Circumstances have changed in my life and I am looking for a new home for my 2 male dumbo rats.

I will only rehome to an experienced rat owner.

Soot is just over 2 years old now. He is a Siamese dumbo rat... and quite a big boy. He is the most gentle rat I've ever had! Although completely healthy, he does have a small growth between his shoulder blades which doesn't appear to affect him in any way.

Alfie is about 1.5 years old now. He is a dumbo rat also (although has higher set ears than Soot) and I'm not sure of his markings. He is smaller than Soot, but Alfie is definitely the boss! Alfie is quite a cheeky boy... and a bit more social than Soot.

Both boys are extremely gentle and love to be handled. Soot will happily sit on your shoulder. Alfie is a bit more active, he doesn't like to hang around - always on the move!
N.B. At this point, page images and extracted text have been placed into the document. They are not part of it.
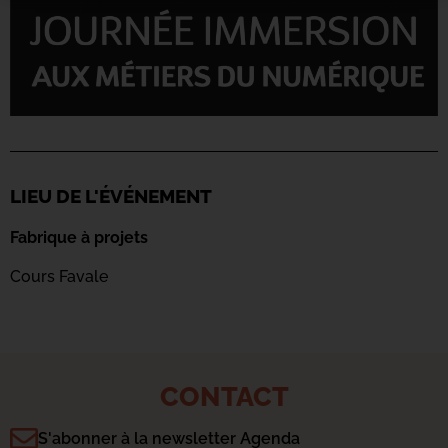
LIEU DE L'ÉVÉNEMENT
Fabrique à projets
Cours Favale
CONTACT
S'abonner à la newsletter Agenda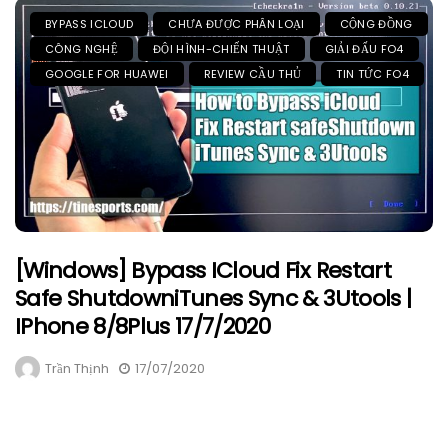
BYPASS ICLOUD
CHƯA ĐƯỢC PHÂN LOẠI
CỘNG ĐỒNG
CÔNG NGHỆ
ĐỘI HÌNH-CHIẾN THUẬT
GIẢI ĐẤU FO4
GOOGLE FOR HUAWEI
REVIEW CẦU THỦ
TIN TỨC FO4
[Windows] Bypass ICloud Fix Restart
Safe ShutdowniTunes Sync & 3Utools |
IPhone 8/8Plus 17/7/2020
Trần Thịnh
17/07/2020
This is when they first met (Soot was obviously older )


----------



## blade100 (Aug 24, 2009)

ohhh what beautiful handsome boys,shame your too far away.:001_tt1:


----------



## mlynnc (Aug 24, 2009)

For a loving home... I wouldn't mind the travel.


----------



## blade100 (Aug 24, 2009)

do they have a cage?

would you want a donation?


----------



## mlynnc (Aug 24, 2009)

Yes, I've got a Freddy 2 full of accessories. I've also got cage cleaner, litter, etc.

No donation required to the right person, just a good home.
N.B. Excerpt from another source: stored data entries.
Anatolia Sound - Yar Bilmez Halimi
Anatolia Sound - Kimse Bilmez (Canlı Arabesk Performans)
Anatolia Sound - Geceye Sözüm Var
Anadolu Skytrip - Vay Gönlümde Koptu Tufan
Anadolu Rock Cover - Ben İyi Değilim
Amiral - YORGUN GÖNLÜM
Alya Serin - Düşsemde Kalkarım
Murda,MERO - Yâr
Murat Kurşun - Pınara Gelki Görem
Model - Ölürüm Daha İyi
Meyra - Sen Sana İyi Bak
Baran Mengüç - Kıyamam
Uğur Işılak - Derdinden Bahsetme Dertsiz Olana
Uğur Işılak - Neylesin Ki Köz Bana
Have a few people asking me about them... so, we'll see how things go.


----------



## blade100 (Aug 24, 2009)

ok no worries but if it doesn't work out then pm me and i'd be happy to take them.
i have had rats for 12 years,have two 20 month old boys who live in a huge rabbit cage due to them being very clumsy and falling off there shelves and out of there hammocks.
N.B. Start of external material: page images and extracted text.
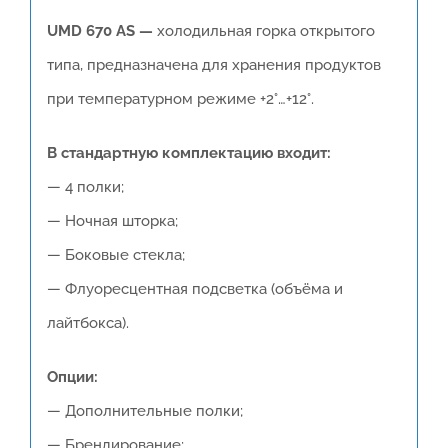
UMD 670 AS —
холодильная горка открытого
типа, предназначена для хранения продуктов
при температурном режиме +2°…+12°.
В стандартную комплектацию входит:
— 4 полки;
— Ночная шторка;
— Боковые стекла;
— Флуоресцентная подсветка (объёма и
лайтбокса).
Опции:
— Дополнительные полки;
— Брендирование;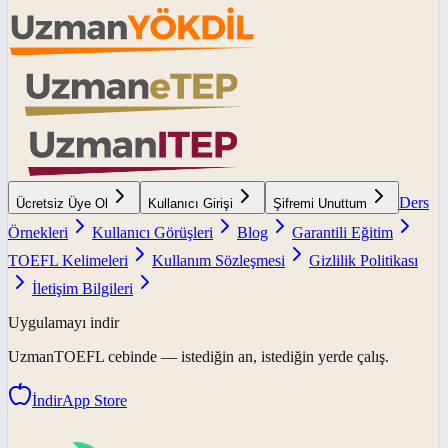
Ders
Ücretsiz Üye Ol
Kullanıcı Girişi
Şifremi Unuttum
Örnekleri
Kullanıcı Görüşleri
Blog
Garantili Eğitim
TOEFL Kelimeleri
Kullanım Sözleşmesi
Gizlilik Politikası
İletişim Bilgileri
Uygulamayı indir
UzmanTOEFL
cebinde — istediğin an, istediğin yerde çalış.
İndir
App Store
there cage is full of hammocks etc,i use eco pet bed and paper cat litter in there trays,they are fed a dry quality rat mix with dried pasta,seeds,banana chips,james wellbeloved lite dog food,and they get fresh veggies and fruit everyday along with some cooked dinner at night.

amy x


----------



## blade100 (Aug 24, 2009)

oh and they are free ranged 2 hours everyday


----------



## mlynnc (Aug 24, 2009)

Are you able to meet halfway or anything?


----------



## blade100 (Aug 24, 2009)

sorry but i don't have transport
and i don't have anyone to take me either.

don't worry if you can't get to me i understand,but they are lovely squishy lads and i'm sure they will get a lovely home soon.xx


----------



## mlynnc (Aug 24, 2009)

blade100 said:


> sorry but i don't have transport
> and i don't have anyone to take me either.
> 
> don't worry if you can't get to me i understand,but they are lovely squishy lads and i'm sure they will get a lovely home soon.xx


You sound like you could give my boys a lovely home... I'm just not sure I can make a 3 hour round-trip to bring them to you.


----------



## blade100 (Aug 24, 2009)

mlynnc said:


> You sound like you could give my boys a lovely home... I'm just not sure I can make a 3 hour round-trip to bring them to you.


don't worry about it i totally understand,have you tried racr member on here?
she runs a rat rescue as well as taking on other animals and she re homes to only suitable homes.
home checks are done and adoption procedure papers are filled out.

she lives in nottingham but travels all over the country to collect animals and she has a few ratty fosterers as i used to be one.and there all lovely and each fosterer is checked every 3 months just to be safe!

hope this helps and that your lush lads get a nice loving new home:001_wub:


----------